— Task item —
Return the lines below unchanged, from the line with "Is the value" to the line with "What is the difference", both included.

— Listed records —
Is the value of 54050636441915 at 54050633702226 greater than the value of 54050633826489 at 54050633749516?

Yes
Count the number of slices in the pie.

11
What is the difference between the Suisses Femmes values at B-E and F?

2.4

==

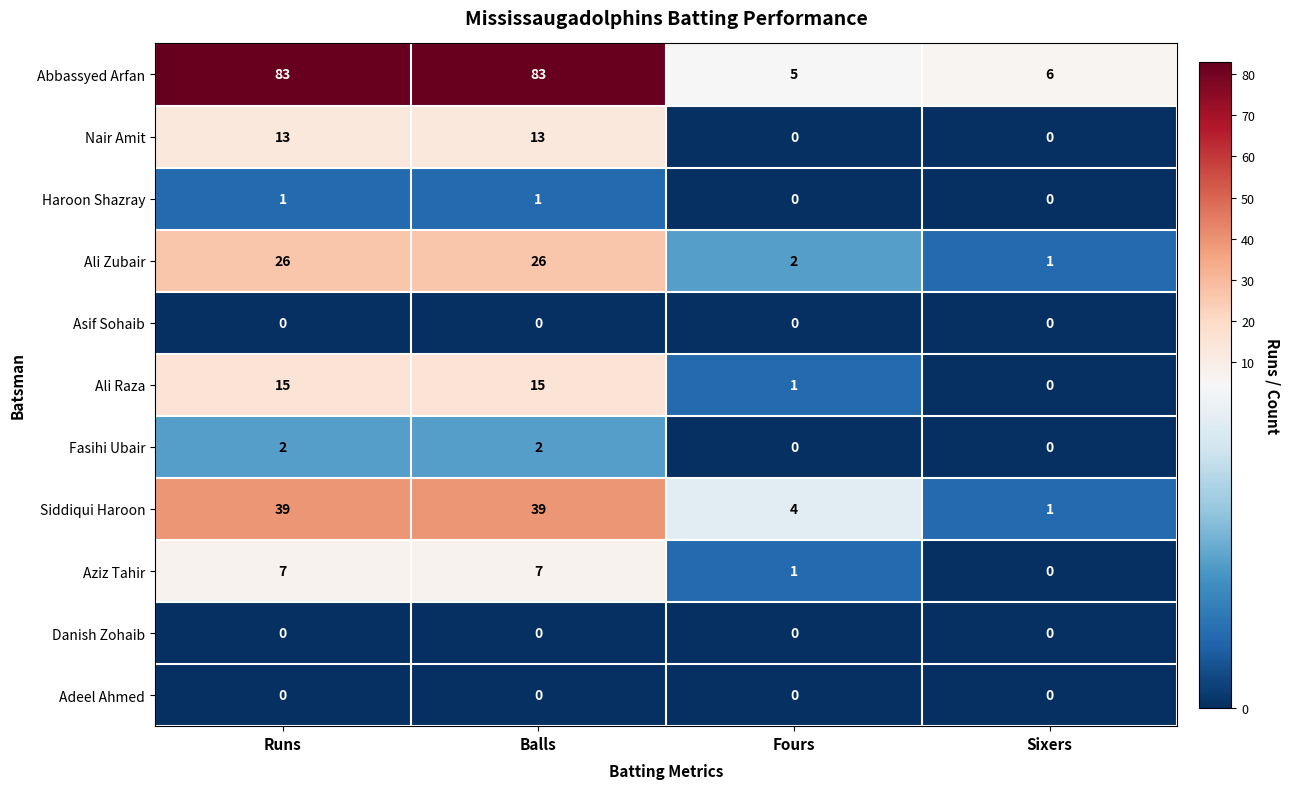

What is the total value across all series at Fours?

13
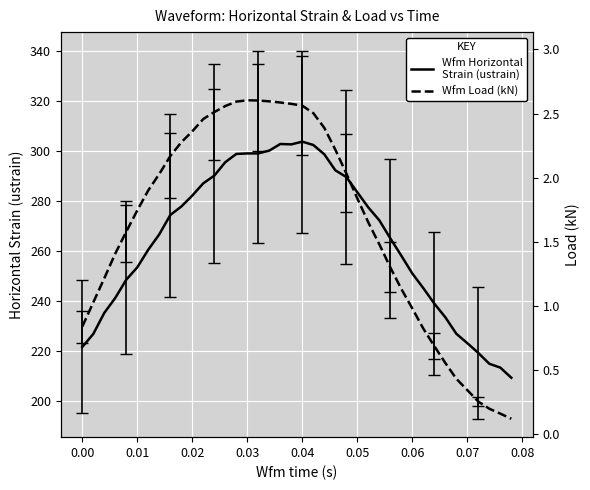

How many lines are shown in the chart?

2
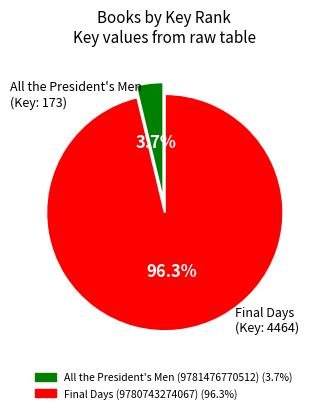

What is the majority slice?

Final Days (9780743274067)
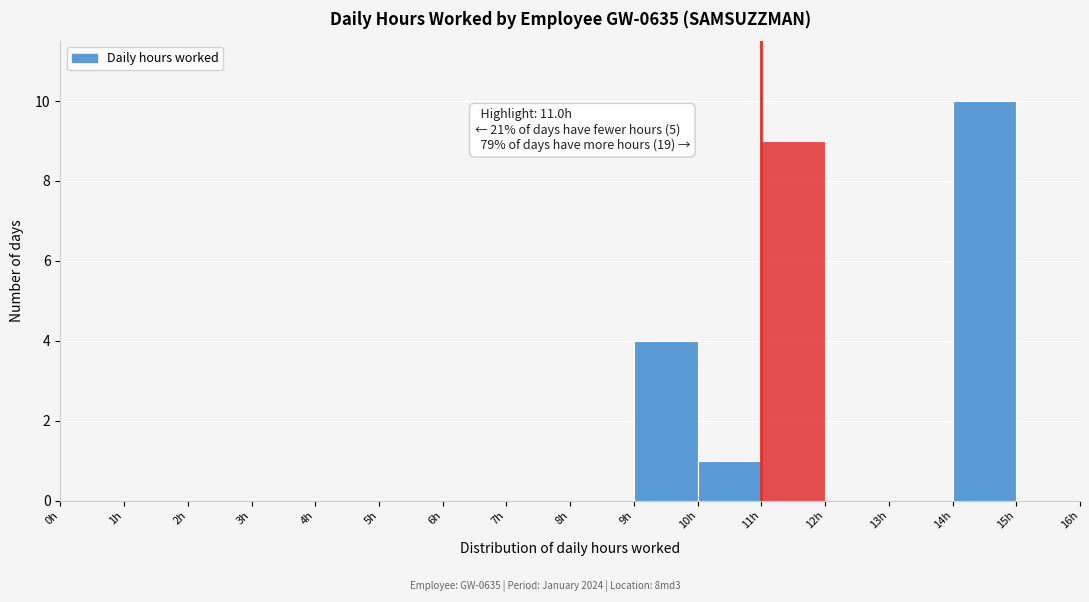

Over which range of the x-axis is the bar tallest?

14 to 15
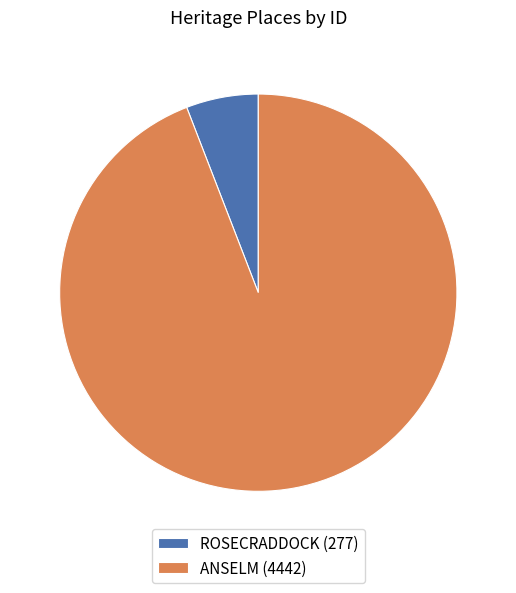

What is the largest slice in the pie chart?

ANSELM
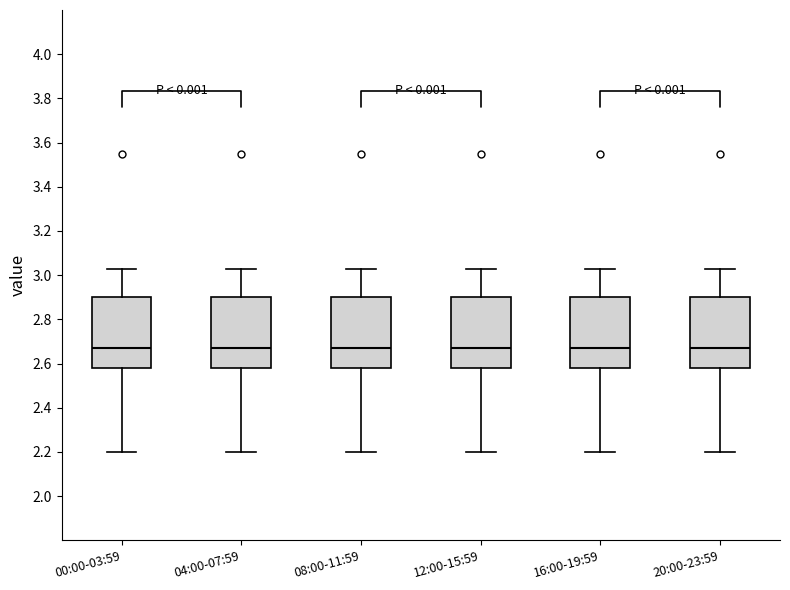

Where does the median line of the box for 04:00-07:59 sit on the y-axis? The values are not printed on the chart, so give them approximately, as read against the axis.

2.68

...

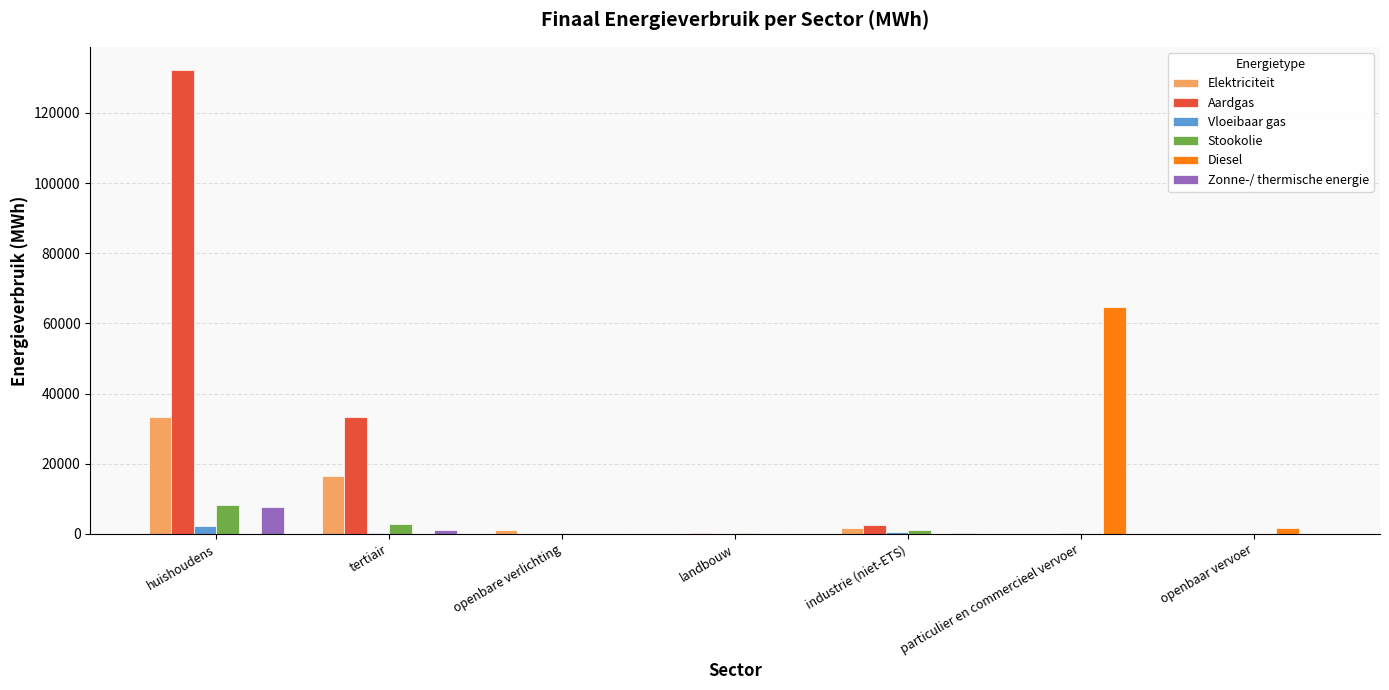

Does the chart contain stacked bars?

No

— Finished task —
Is the value of 54050636441915 at 54050633702226 greater than the value of 54050633826489 at 54050633749516?

Yes
Count the number of slices in the pie.

11
What is the difference between the Suisses Femmes values at B-E and F?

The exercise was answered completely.